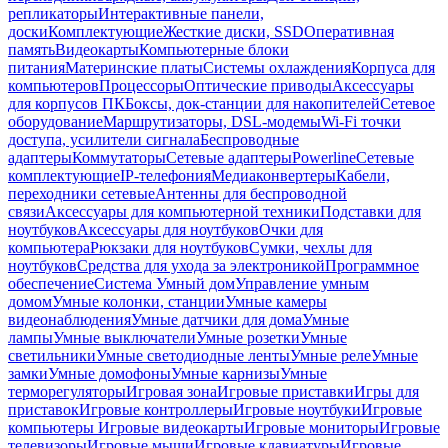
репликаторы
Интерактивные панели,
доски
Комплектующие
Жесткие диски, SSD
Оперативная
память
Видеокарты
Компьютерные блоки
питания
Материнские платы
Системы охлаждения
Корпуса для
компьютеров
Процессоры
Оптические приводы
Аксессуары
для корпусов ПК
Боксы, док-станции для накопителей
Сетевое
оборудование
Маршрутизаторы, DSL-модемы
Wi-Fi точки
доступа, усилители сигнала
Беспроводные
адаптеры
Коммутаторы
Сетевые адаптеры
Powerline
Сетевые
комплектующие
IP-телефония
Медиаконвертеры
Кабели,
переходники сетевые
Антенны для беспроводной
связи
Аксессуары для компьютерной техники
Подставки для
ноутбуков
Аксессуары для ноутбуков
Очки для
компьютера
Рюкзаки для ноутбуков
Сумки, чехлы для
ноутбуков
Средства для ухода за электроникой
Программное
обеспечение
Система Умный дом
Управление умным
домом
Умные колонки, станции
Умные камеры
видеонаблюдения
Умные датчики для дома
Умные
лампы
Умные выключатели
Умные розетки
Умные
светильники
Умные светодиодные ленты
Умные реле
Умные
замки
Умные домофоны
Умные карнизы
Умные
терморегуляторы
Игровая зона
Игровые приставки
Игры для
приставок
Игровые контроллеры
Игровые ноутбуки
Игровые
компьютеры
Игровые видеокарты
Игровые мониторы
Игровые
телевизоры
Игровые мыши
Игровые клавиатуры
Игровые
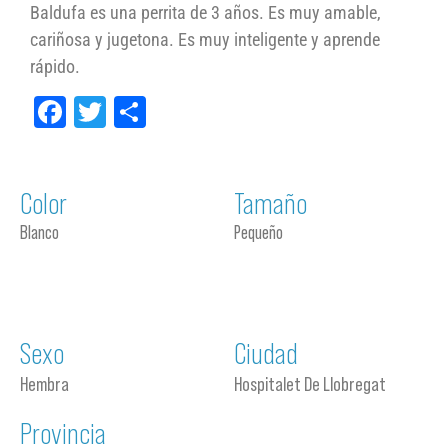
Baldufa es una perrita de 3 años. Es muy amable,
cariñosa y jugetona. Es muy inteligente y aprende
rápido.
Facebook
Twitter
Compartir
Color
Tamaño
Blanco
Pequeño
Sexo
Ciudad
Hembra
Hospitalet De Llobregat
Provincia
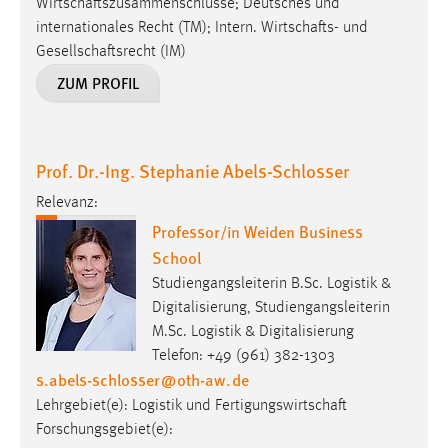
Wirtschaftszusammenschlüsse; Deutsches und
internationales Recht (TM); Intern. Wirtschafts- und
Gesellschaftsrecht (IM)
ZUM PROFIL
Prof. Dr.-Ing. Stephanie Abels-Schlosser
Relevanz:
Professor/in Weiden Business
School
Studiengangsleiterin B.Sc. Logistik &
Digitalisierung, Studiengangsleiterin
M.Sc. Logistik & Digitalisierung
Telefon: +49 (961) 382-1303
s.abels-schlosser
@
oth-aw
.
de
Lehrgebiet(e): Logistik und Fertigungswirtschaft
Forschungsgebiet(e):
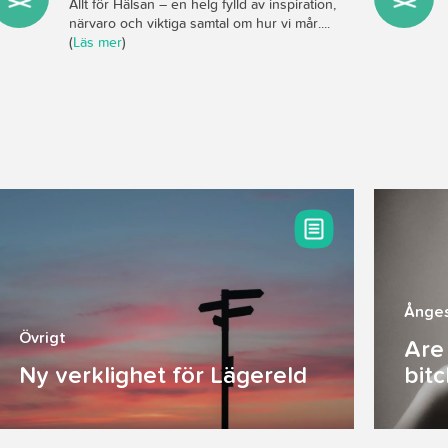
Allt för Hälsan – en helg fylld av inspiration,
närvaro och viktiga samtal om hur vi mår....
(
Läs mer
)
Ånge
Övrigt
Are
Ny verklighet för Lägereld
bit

> [WHAT YOU SHOULD DO]
Work out how many lines of the records contain the string "ноутбуков". Nothing but the number should be written.

> [ANSWER]
4